Kindersitze: Gruppen
Welche Kindersitz-Typen gibt es?

- Birgit Meier
Babyschalen, also die Sitze der Gruppen 0 und 0+, müssen grundsätzlich gegen die Fahrtrichtung (Reboard) montiert und mit dem Dreipunktgurt gesichert werden. Alternativ können sie auch auf ein Isofix-Gestell montiert werden, ebenfalls entgegen der Fahrtrichtung. Kleinkinder sollten so lange wie möglich rückwärts gerichtet transportiert werden, weil der Kopf im Verhältnis zum Körper sehr schwer ist. Bei einem Frontalaufprall (häufigste Unfallform) wird so die Belastung der Halswirbelsäule gering gehalten. Oftmals haben Eltern frühzeitig das Gefühl, die Babyschale wird für ihren Säugling zu klein. Aber auch wenn die Beinchen schon über die Sitzkante ragen und es seitlich etwas eng wird, ist es wichtig, das Kind so lange wie möglich in Gegenfahrtrichtung zu transportieren.
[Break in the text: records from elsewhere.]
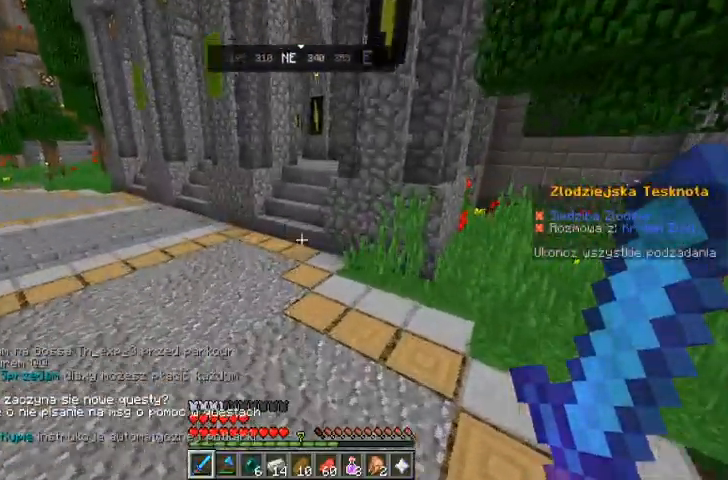
{"keys": ["w"], "mouse": [], "events": [[233, "space", "down"], [467, "space", "up"]]}
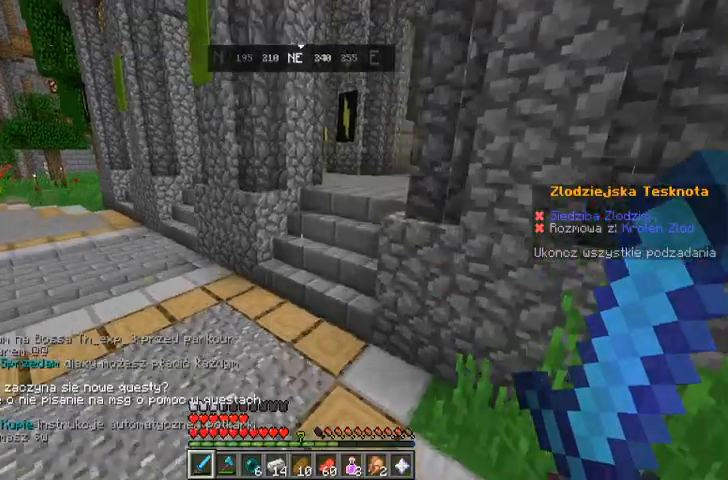
{"keys": ["space", "w"], "mouse": [], "events": [[500, "space", "down"]]}
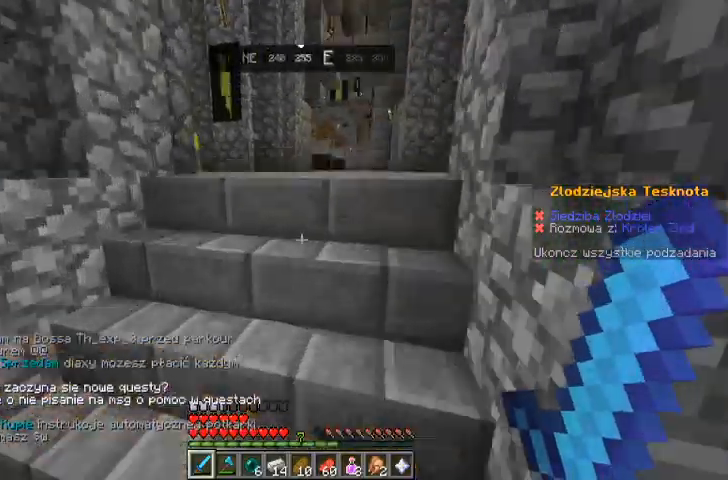
{"keys": ["w"], "mouse": [], "events": [[200, "space", "up"]]}
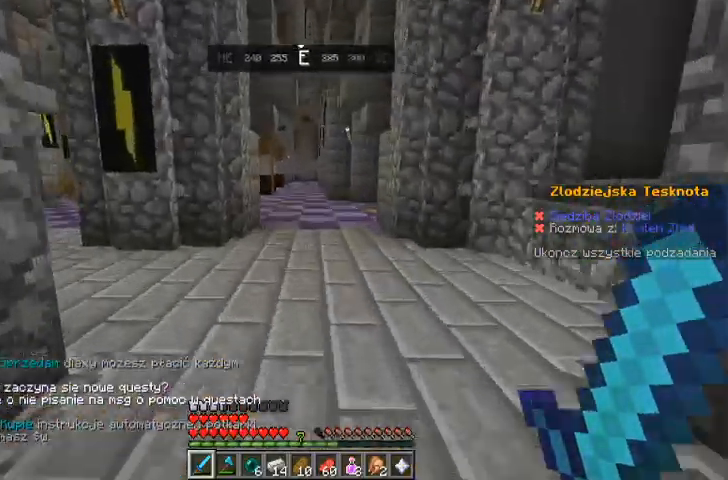
{"keys": ["w"], "mouse": [], "events": [[333, "w", "up"], [500, "w", "down"]]}
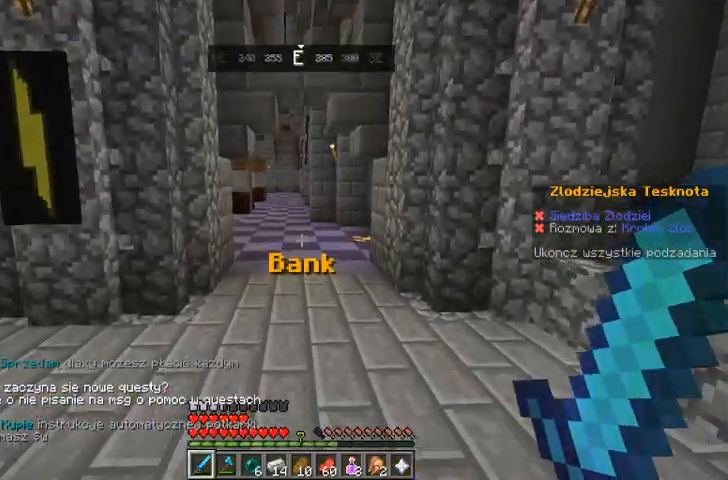
{"keys": ["w"], "mouse": [], "events": [[133, "w", "up"], [200, "w", "down"]]}
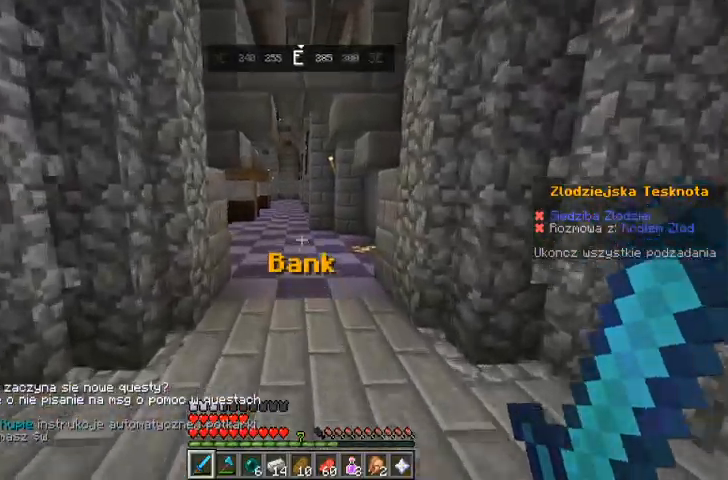
{"keys": ["w"], "mouse": []}
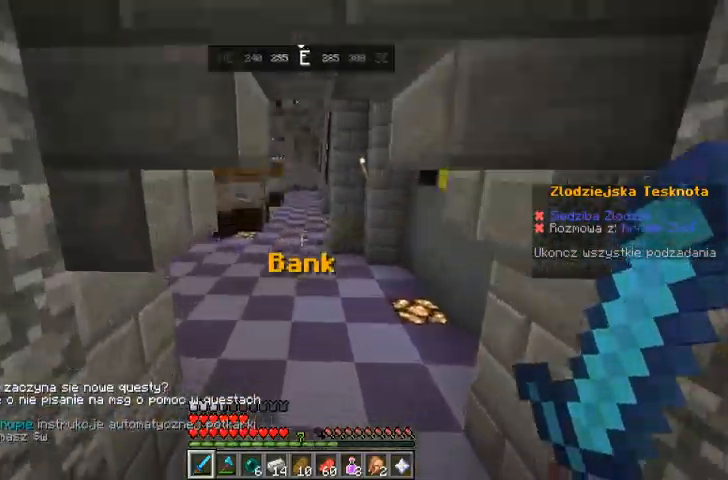
{"keys": ["space", "w"], "mouse": [], "events": [[467, "space", "down"]]}
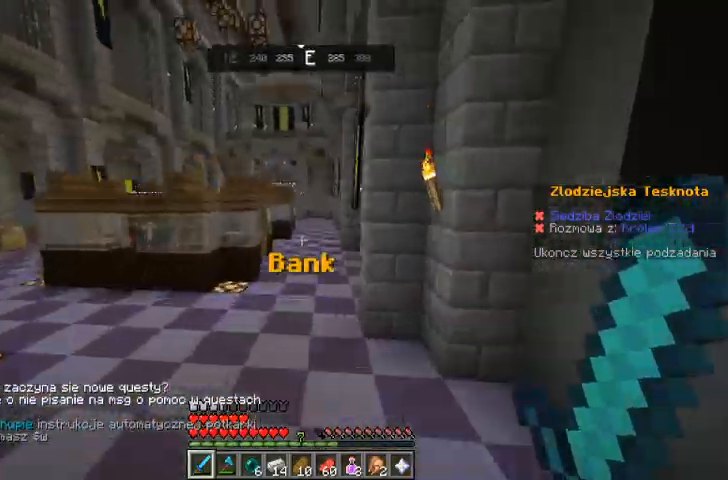
{"keys": ["w"], "mouse": [], "events": [[133, "space", "up"]]}
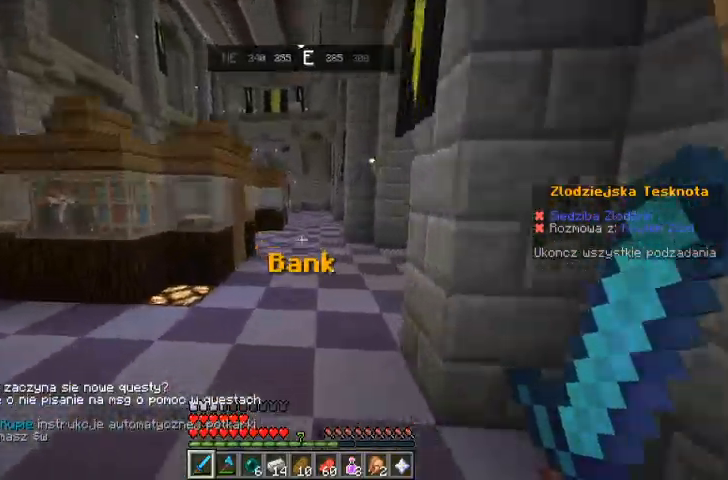
{"keys": ["w"], "mouse": [], "events": [[67, "space", "down"], [367, "space", "up"]]}
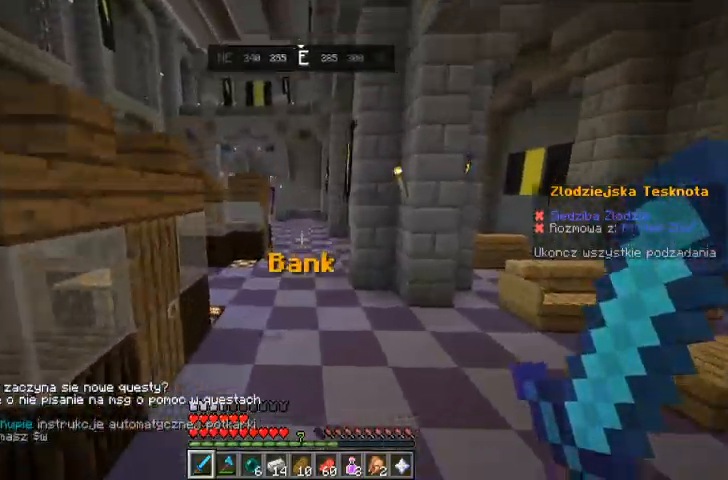
{"keys": ["w"], "mouse": [], "events": [[200, "space", "down"], [500, "space", "up"]]}
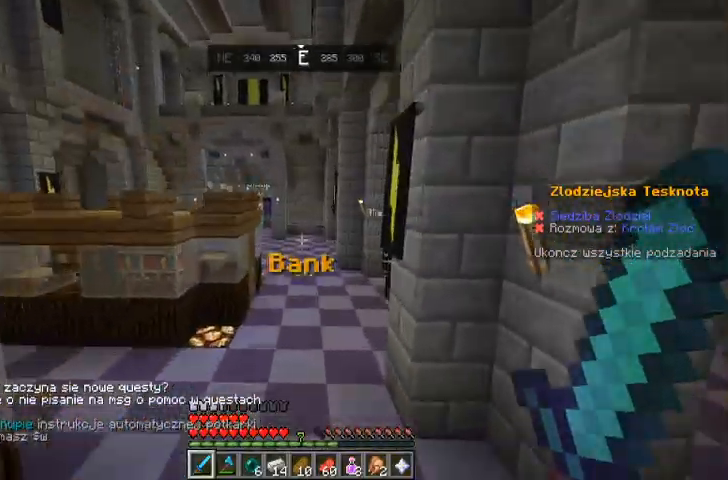
{"keys": ["space", "w"], "mouse": [], "events": [[367, "space", "down"]]}
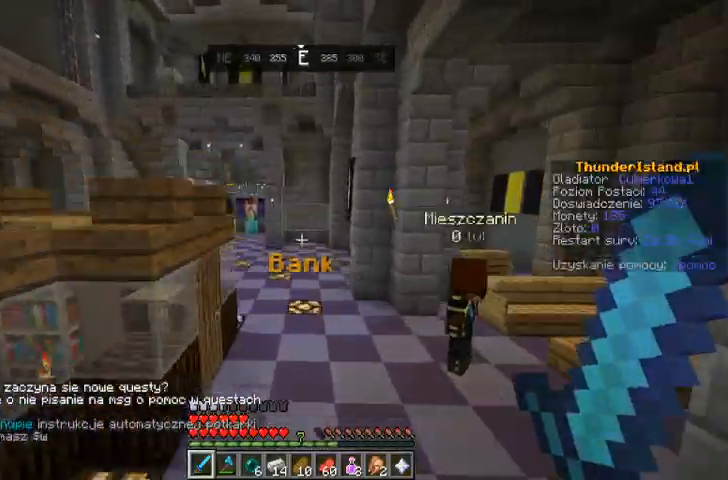
{"keys": ["space", "w"], "mouse": [], "events": [[100, "space", "up"], [467, "space", "down"]]}
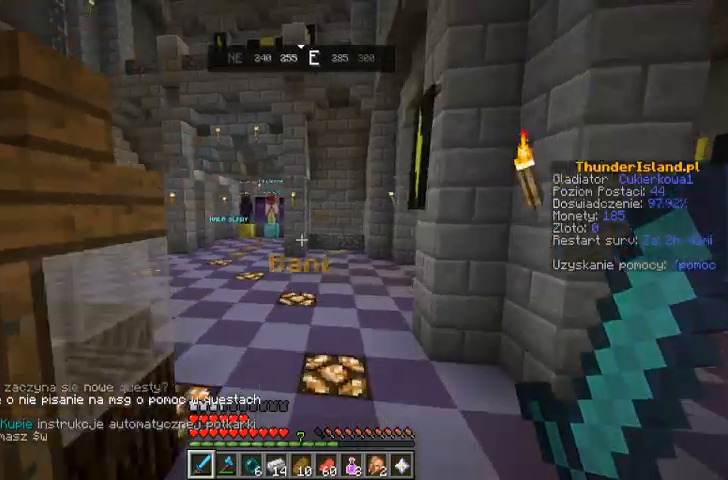
{"keys": ["w"], "mouse": [], "events": [[167, "space", "up"]]}
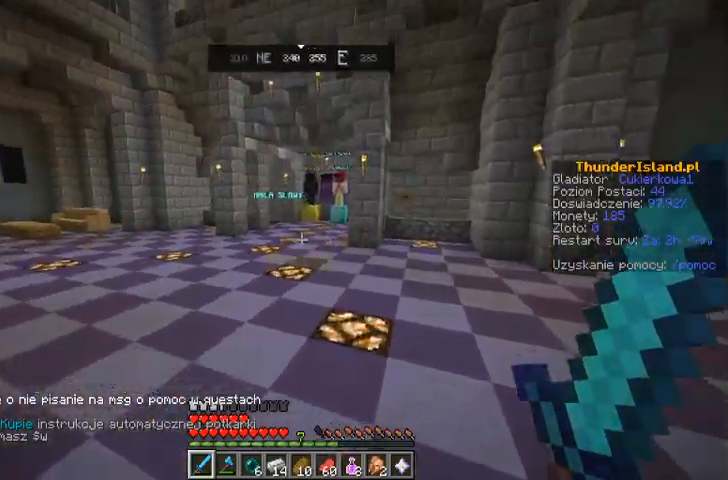
{"keys": ["w"], "mouse": [], "events": [[33, "space", "down"], [200, "space", "up"]]}
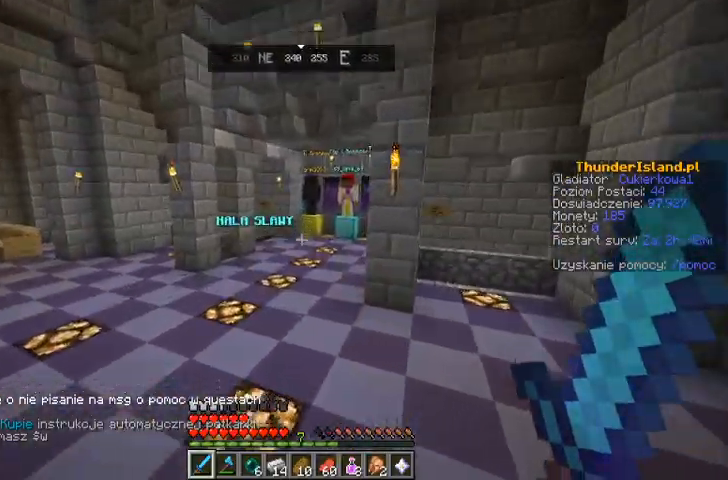
{"keys": ["w"], "mouse": [], "events": [[100, "space", "down"], [400, "space", "up"]]}
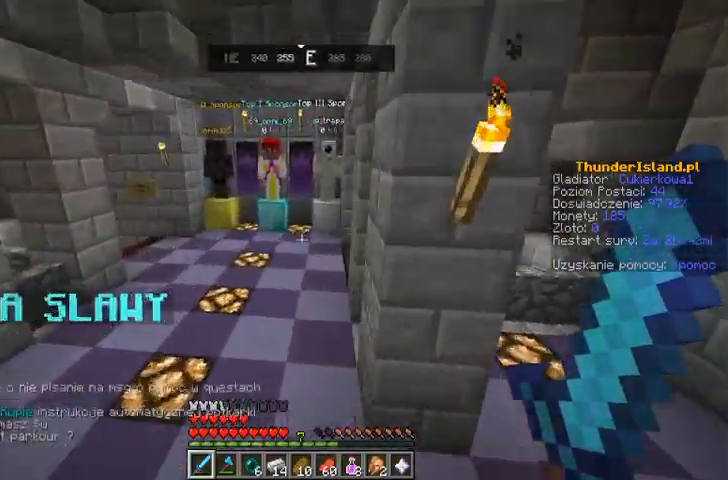
{"keys": ["w"], "mouse": [], "events": []}
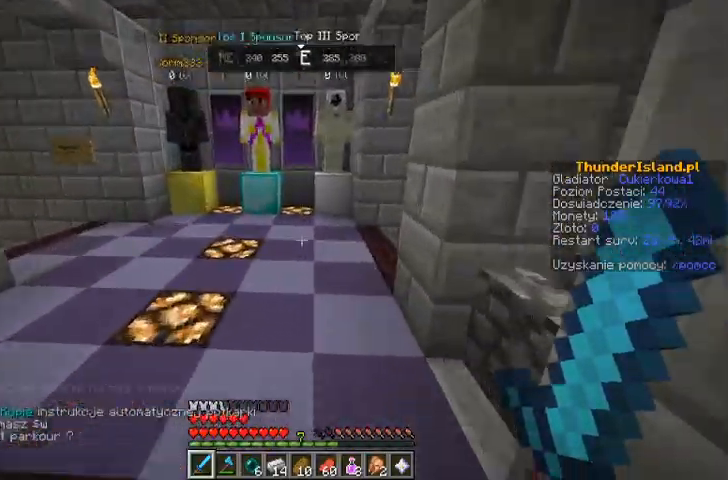
{"keys": ["w"], "mouse": [], "events": []}
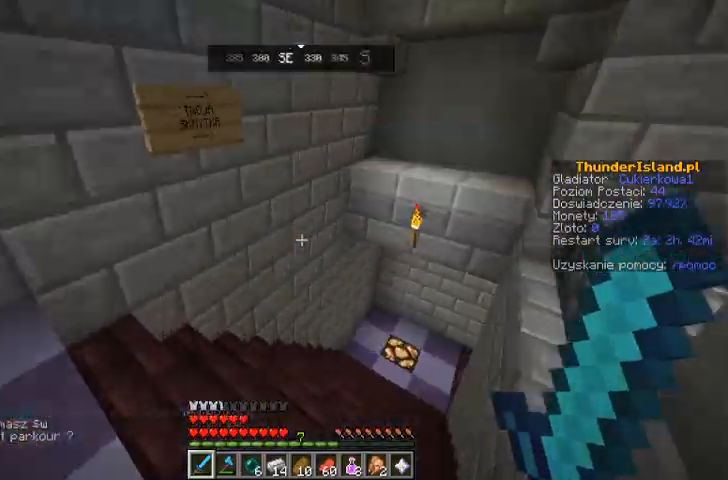
{"keys": ["w"], "mouse": [], "events": []}
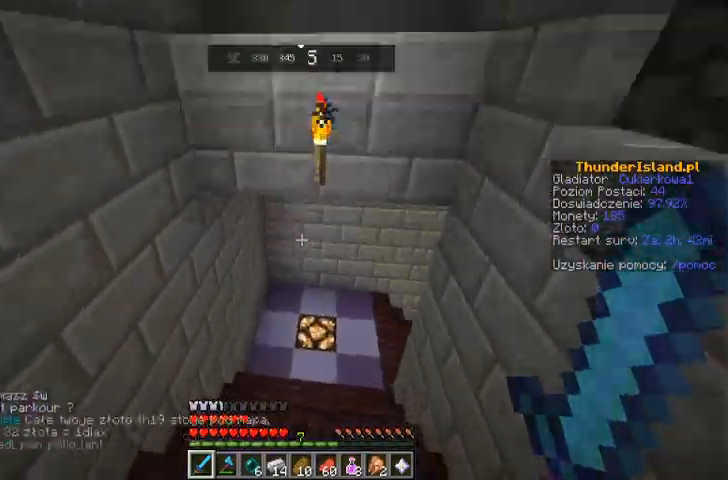
{"keys": ["w"], "mouse": [], "events": []}
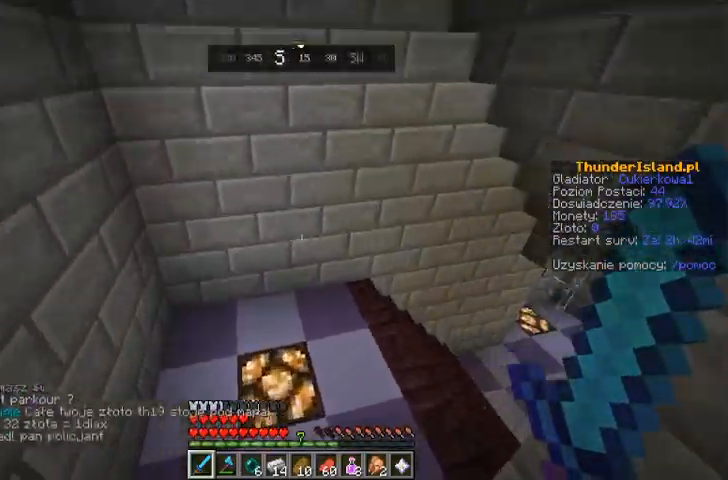
{"keys": ["w"], "mouse": [], "events": []}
Sitze, die entgegen der Fahrtrichtung montiert werden, brauchen mehr Gurtband, als in Fahrtrichtung montierte Kindersitze. Babyschalen (Gruppe 0/0+) benötigen in der Regel besonders viel Gurtband. Auf dem Beifahrersitz (wichtig: Airbag deaktivieren!) reicht die Länge meist, im Fond sind die Gurte dagegen häufig zu kurz. Deshalb sollte man zum Kauf eines Kindersitzes immer alle Autos mitnehmen, in denen der Sitz hinterher zum Einsatz kommt, und den Kindersitz probehalber einbauen. Babyschalen, bei denen ein Teil der Gurtführung unterhalb der Schale verläuft, kommen in der Regel mit weniger Gurtband aus. Eine weitere Lösung sind Schalen mit Isofix-Sockel. Nachträglich die Fahrzeuggurte zu verlängern, bieten einige Pkw-Hersteller zwar an, die eingesetzten Gurtverlängerungen lassen sich aber häufig nicht durch die Gurtführungen der Kindersitze ziehen.
Kindersitz-Gruppe 1
In der Gruppe 1 bieten die Hersteller unterschiedliche Rückhaltesysteme an. Am beliebtesten sind Sitze, in denen die Kinder per Hosenträgergurt gesichert werden. Dabei wird der Sitz mit den Fahrzeugdreipunktgurten montiert und das Kind dann mit den Fünfpunktgurten des Kindersitzes angeschnallt. Diese Sitze werden in den allermeisten Fällen in Fahrtrichtung montiert. Wichtig: Die Kinderhaltegurte sollten einfach zu straffen sein. Der Sitz muss absolut fest im Auto angebracht sein. Einige Hersteller bieten Sitze mit Fangkörper an. Dabei werden Sitz und Kind mit den Fahrzeuggurten gesichert. Diese Systeme schneiden in Crashversuchen häufig gut ab. Sie haben aber den Nachteil, dass es keine Liegeposition für das Kleinkind gibt. Viele Kinder fühlen sich zudem durch den Fangtisch eingeengt und schwitzen darunter schnell.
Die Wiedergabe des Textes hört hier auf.